### Work task
Each line in the data holding "status" should be listed.

### Listed records
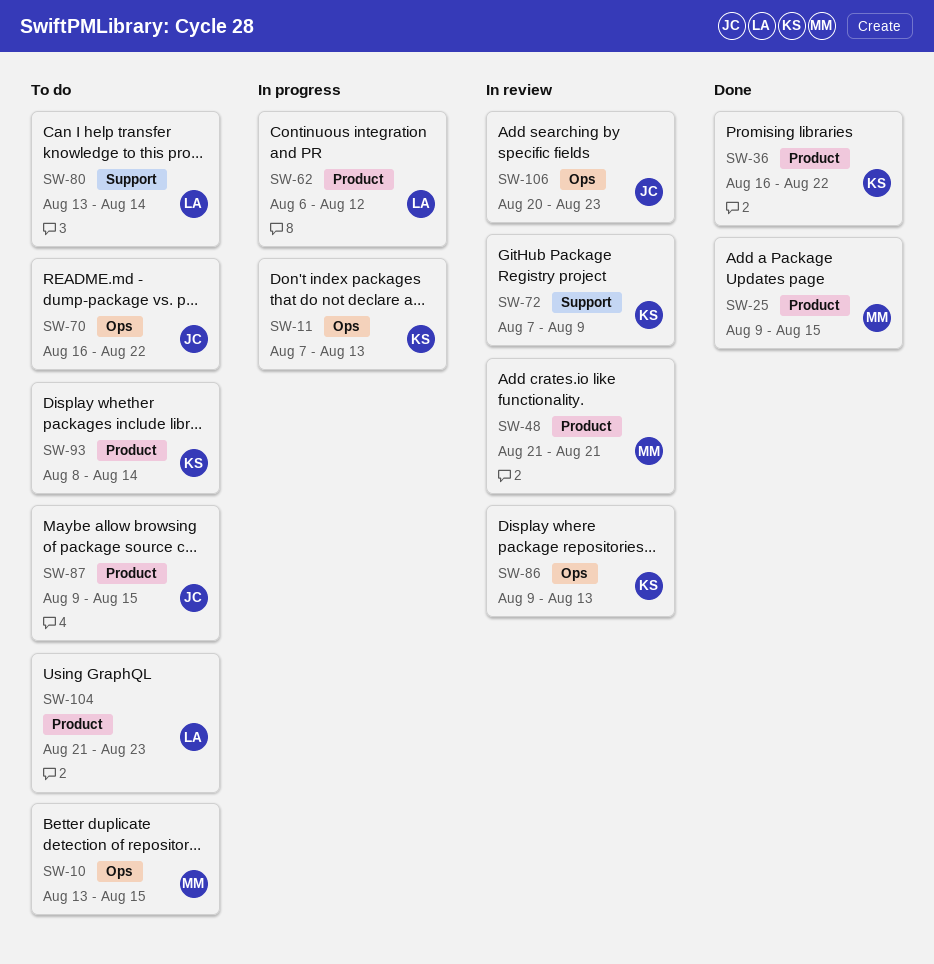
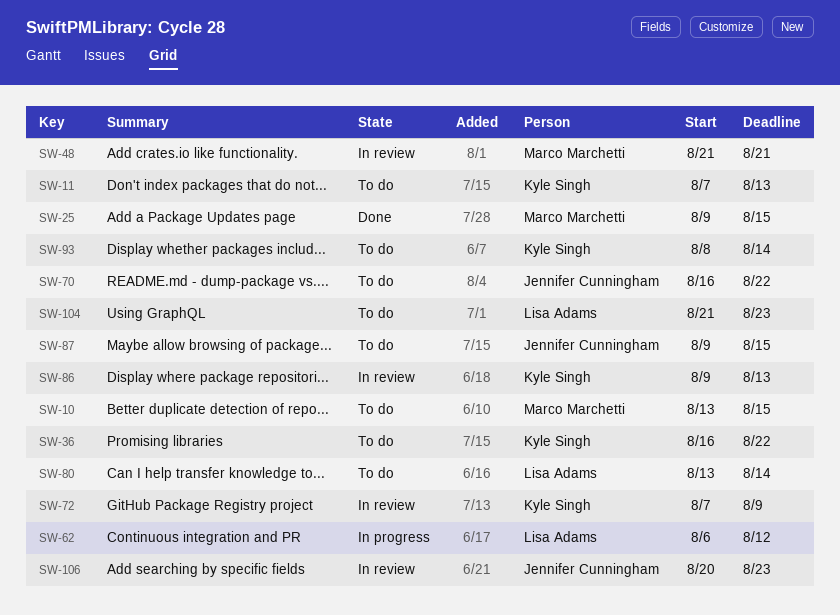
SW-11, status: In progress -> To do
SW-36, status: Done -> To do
--
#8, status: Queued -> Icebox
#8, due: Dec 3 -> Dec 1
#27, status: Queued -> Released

### Reply to the exercise
SW-11, status: In progress -> To do
SW-36, status: Done -> To do
#8, status: Queued -> Icebox
#27, status: Queued -> Released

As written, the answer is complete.